Activity: The string "tecnologías" may appear in lines of the listing. Report each line where it does.

○ ○ ○ ○ ○

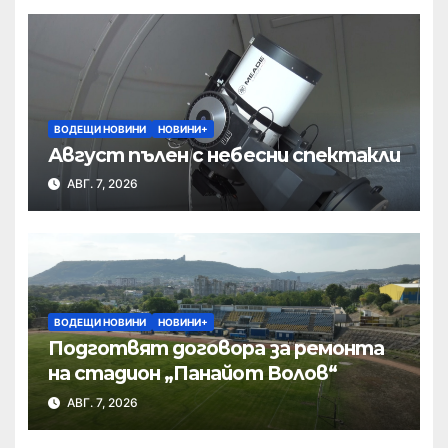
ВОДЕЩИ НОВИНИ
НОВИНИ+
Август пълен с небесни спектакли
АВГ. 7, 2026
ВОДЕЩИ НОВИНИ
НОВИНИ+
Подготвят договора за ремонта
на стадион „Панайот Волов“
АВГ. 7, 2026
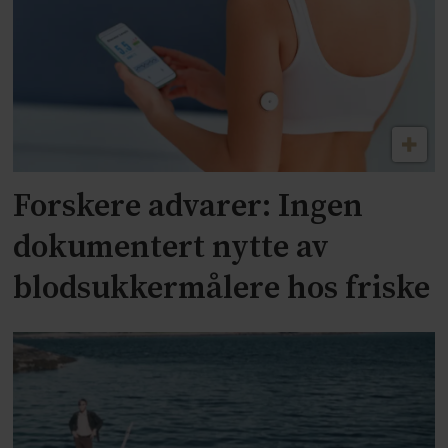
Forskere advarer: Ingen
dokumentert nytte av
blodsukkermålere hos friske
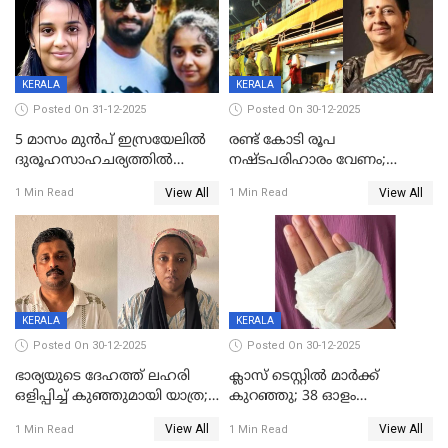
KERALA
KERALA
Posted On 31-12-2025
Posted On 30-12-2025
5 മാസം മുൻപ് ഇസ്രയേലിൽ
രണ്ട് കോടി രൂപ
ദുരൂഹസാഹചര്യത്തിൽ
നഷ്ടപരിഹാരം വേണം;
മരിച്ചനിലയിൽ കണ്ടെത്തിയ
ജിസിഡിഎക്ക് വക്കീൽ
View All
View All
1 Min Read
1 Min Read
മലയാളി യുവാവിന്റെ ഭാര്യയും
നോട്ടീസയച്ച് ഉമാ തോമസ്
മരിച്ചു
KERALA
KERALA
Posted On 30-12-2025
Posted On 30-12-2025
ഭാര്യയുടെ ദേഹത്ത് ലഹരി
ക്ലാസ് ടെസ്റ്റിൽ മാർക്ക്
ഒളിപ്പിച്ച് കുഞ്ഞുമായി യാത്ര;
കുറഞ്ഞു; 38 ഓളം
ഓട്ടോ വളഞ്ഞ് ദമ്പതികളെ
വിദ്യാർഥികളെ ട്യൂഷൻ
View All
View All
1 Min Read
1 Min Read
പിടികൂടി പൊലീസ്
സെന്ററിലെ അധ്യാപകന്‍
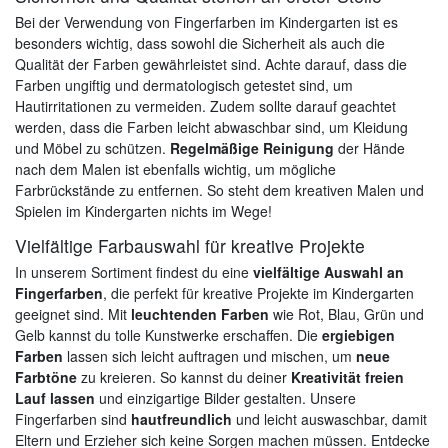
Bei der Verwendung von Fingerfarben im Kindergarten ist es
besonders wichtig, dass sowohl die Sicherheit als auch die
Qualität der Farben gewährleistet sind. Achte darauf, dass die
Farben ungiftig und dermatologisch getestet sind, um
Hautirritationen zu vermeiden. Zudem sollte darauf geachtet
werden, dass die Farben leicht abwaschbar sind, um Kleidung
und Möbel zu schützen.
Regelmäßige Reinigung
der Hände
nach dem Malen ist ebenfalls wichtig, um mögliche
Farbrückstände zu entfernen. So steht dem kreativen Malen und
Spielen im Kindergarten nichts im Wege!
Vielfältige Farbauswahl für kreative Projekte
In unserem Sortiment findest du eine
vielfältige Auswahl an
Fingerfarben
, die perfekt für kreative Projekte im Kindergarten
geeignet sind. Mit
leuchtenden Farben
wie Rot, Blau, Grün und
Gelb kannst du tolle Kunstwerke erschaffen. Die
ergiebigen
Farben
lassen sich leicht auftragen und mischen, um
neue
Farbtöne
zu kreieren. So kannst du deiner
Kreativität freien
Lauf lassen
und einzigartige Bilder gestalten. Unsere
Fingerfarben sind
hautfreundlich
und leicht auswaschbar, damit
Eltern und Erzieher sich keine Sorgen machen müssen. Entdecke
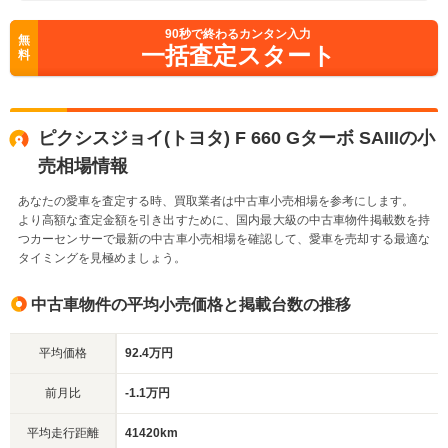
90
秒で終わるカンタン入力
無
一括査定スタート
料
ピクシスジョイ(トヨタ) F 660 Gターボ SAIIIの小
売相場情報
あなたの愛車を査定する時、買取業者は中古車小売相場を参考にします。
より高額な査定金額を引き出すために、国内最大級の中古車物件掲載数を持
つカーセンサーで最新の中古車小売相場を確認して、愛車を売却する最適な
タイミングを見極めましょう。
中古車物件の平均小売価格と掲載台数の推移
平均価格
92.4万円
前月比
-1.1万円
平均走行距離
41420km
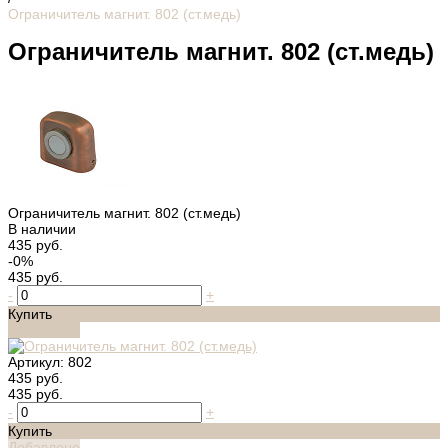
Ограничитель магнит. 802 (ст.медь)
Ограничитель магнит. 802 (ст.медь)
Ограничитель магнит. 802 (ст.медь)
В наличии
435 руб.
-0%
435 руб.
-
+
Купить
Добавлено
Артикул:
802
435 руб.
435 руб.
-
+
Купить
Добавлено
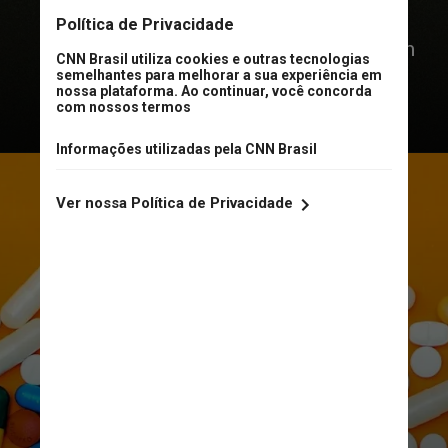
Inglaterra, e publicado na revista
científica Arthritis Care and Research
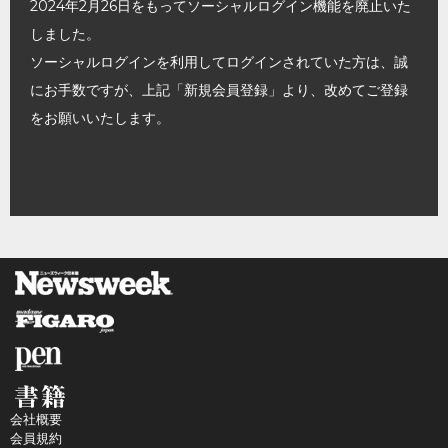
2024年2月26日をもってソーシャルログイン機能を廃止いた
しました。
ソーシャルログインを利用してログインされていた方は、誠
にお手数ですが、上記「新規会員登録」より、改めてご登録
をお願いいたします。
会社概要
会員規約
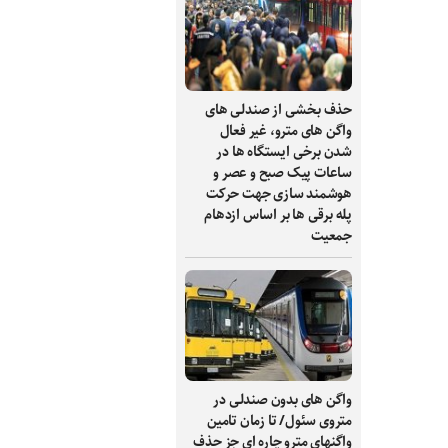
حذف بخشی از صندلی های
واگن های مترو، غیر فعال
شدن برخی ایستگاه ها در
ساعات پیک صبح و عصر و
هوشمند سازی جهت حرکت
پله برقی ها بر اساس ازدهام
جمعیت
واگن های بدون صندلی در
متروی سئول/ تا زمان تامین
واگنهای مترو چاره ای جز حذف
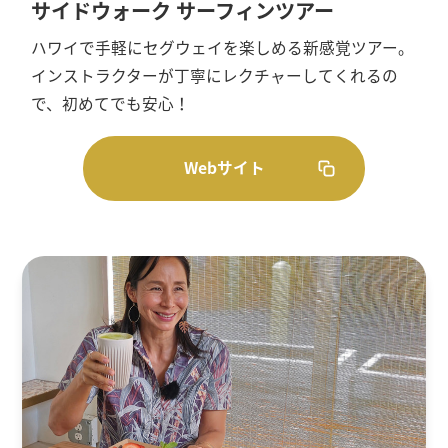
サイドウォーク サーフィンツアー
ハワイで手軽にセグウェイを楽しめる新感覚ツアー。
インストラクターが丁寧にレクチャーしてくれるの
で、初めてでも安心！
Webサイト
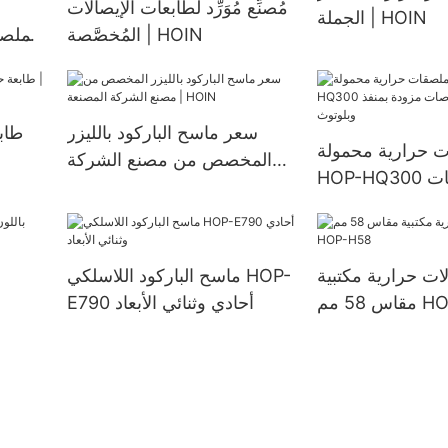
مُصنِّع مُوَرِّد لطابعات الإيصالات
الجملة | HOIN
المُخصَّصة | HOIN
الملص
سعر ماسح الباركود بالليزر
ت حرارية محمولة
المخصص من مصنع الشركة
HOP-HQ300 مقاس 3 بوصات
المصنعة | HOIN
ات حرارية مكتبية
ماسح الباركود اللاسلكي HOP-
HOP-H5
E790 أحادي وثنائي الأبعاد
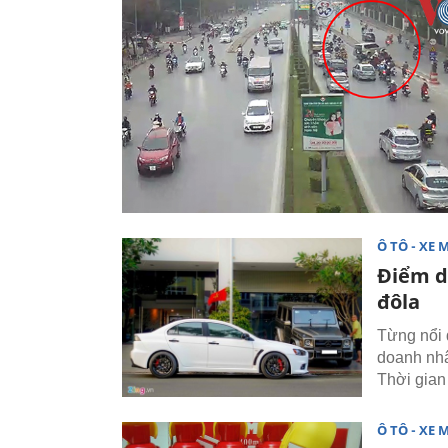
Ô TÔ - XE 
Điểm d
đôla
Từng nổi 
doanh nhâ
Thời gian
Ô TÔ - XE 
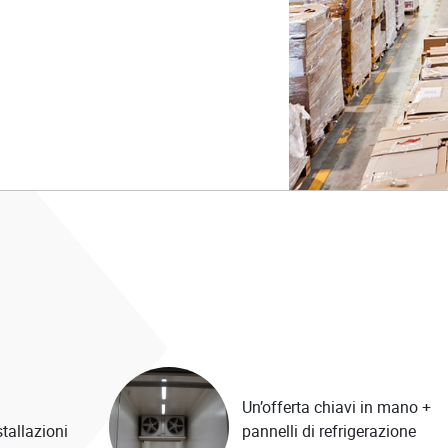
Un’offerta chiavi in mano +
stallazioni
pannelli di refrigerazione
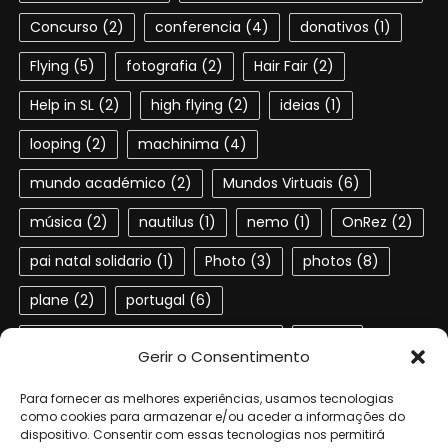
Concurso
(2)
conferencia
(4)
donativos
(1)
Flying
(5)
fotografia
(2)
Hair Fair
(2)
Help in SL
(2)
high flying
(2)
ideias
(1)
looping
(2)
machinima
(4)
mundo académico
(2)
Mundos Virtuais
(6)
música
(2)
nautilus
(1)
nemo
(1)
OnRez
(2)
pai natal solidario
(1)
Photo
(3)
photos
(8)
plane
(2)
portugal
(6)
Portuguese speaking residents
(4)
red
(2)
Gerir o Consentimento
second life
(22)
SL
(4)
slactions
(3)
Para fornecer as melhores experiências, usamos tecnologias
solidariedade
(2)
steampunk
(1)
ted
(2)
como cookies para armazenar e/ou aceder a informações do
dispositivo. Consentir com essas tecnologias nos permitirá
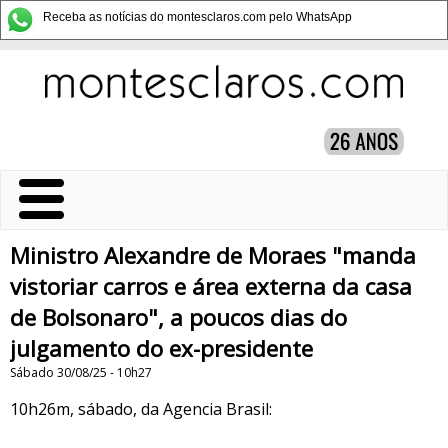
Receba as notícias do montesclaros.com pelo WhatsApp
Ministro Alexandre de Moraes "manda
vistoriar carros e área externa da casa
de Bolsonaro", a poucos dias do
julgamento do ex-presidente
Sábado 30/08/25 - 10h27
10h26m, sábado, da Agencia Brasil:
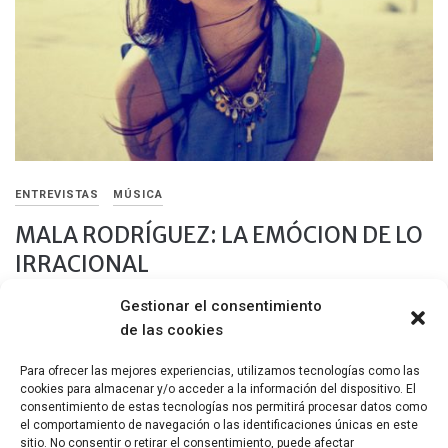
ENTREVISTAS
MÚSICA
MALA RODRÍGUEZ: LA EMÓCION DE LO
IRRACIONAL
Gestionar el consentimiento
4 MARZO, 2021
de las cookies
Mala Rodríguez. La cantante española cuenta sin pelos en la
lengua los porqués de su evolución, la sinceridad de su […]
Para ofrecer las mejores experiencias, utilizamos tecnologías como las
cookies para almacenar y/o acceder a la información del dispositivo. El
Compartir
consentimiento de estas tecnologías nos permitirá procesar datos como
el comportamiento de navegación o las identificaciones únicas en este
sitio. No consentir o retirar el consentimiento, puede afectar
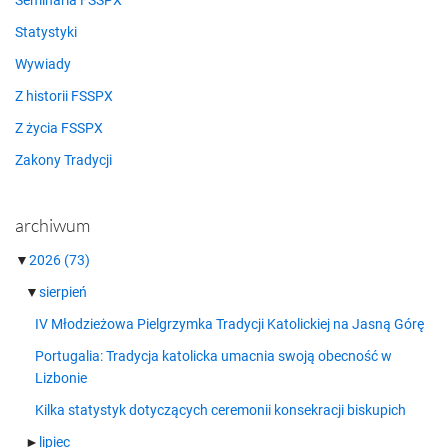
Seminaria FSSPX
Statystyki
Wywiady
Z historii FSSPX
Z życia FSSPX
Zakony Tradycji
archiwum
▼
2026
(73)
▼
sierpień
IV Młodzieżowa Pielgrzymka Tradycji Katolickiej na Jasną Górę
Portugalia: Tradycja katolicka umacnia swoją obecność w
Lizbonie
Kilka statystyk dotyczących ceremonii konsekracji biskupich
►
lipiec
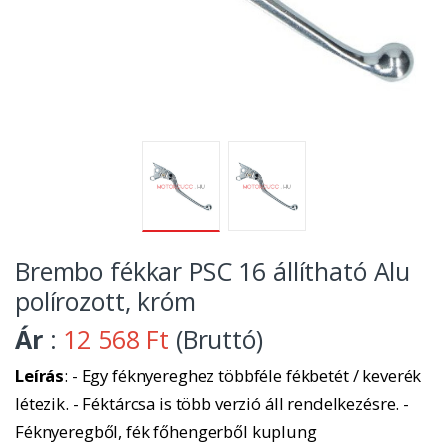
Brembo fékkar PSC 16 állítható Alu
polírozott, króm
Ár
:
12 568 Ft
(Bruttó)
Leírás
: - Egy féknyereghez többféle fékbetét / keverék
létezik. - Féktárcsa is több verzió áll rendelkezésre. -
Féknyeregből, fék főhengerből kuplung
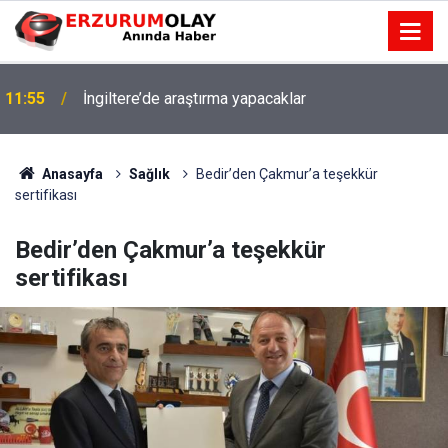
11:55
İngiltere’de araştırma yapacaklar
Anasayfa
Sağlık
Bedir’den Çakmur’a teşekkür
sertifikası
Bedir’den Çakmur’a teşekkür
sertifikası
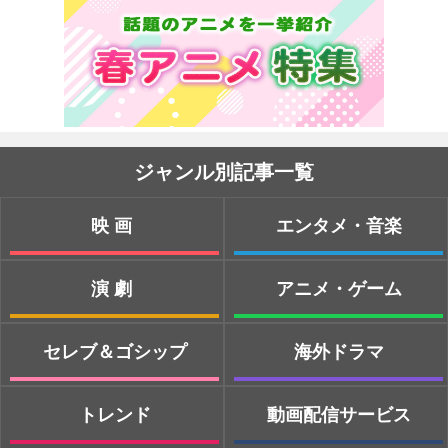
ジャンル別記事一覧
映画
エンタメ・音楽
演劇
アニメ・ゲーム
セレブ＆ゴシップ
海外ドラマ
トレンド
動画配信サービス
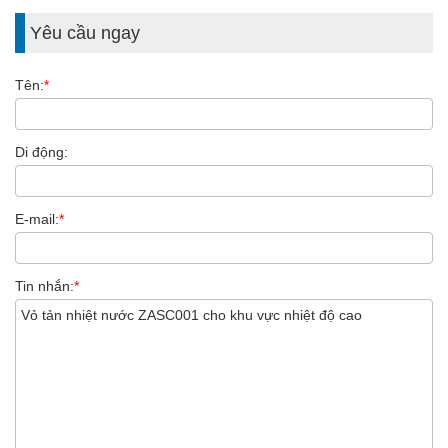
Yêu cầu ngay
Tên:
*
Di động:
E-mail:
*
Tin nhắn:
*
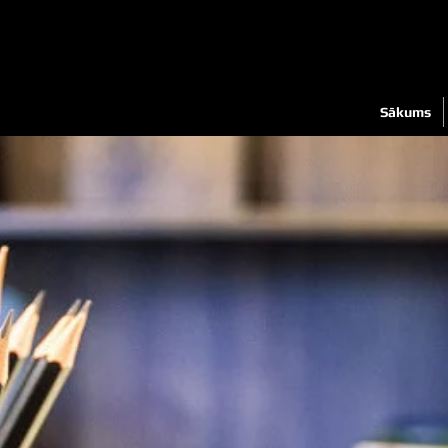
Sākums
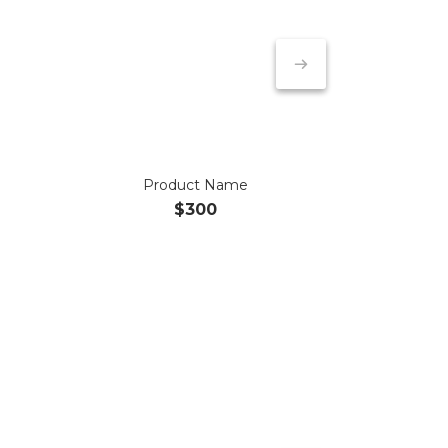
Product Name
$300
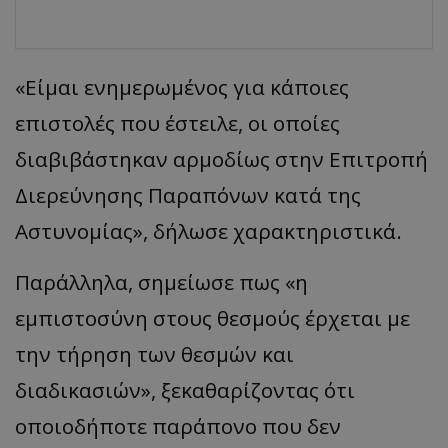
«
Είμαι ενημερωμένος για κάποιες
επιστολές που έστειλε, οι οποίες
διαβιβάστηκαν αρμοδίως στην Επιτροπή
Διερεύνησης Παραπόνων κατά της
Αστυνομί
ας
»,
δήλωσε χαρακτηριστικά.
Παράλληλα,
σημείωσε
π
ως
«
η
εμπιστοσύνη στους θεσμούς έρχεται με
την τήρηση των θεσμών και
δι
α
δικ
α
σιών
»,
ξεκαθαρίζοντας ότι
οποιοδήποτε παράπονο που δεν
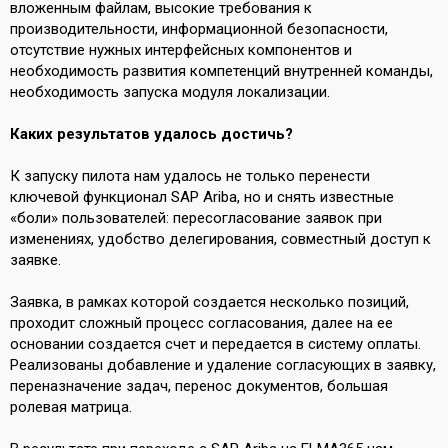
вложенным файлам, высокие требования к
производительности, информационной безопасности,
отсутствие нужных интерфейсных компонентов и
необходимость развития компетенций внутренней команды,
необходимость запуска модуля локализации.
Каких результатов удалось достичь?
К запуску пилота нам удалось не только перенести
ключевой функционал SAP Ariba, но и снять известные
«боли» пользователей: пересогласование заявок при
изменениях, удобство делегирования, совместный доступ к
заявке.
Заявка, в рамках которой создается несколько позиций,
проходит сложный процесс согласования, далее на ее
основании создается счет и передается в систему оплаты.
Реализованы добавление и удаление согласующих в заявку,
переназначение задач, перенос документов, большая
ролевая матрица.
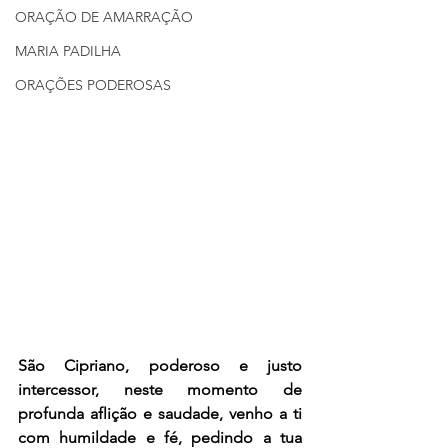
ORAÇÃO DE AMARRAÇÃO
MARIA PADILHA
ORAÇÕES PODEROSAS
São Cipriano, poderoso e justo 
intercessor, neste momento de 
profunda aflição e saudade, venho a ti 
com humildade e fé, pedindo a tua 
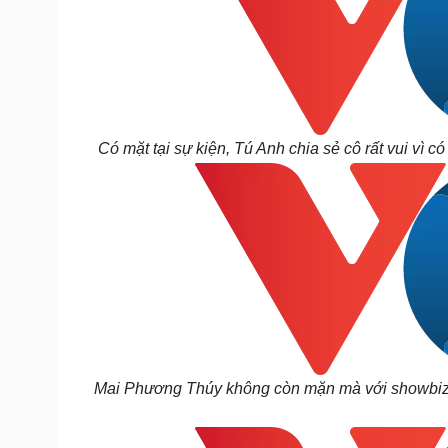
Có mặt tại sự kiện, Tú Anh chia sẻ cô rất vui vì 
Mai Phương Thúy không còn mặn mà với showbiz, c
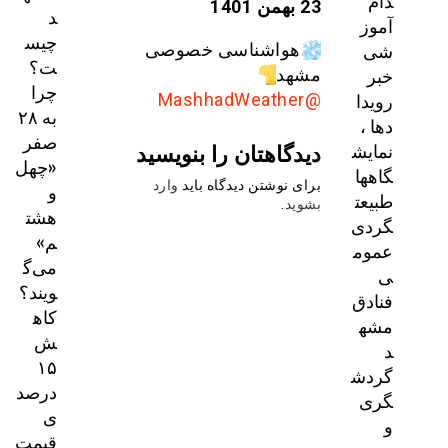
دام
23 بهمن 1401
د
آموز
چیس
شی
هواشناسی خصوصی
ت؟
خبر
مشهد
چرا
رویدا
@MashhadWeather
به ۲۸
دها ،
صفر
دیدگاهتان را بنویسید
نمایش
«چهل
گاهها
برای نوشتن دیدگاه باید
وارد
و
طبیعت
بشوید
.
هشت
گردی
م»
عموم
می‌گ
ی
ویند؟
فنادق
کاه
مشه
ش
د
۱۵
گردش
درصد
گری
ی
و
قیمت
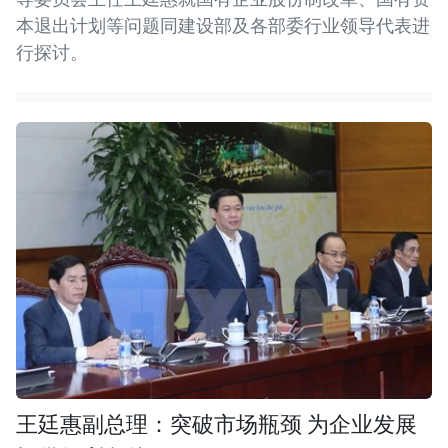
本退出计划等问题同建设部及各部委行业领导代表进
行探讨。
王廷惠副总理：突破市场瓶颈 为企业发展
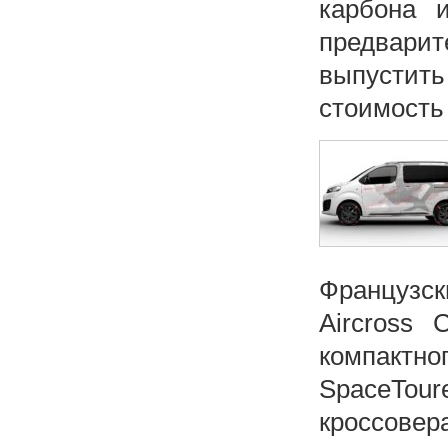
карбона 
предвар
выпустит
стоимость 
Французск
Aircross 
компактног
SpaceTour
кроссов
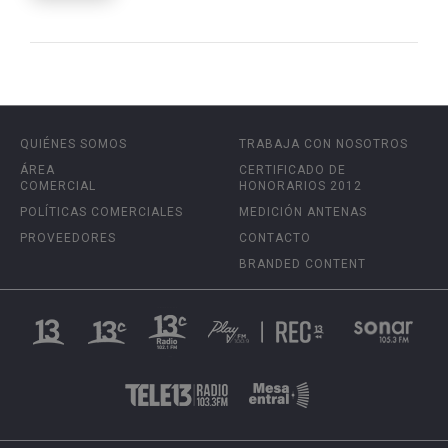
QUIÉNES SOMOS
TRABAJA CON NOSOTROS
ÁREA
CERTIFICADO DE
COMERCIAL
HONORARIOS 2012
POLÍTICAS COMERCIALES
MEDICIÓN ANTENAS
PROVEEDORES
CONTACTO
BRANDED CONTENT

○ ○ ○ ○ ○

Solution to this problem:
Para ofrecer las mejores experiencias, utilizamos tecnologías como las
consentimiento de estas tecnologías nos permitirá procesar datos como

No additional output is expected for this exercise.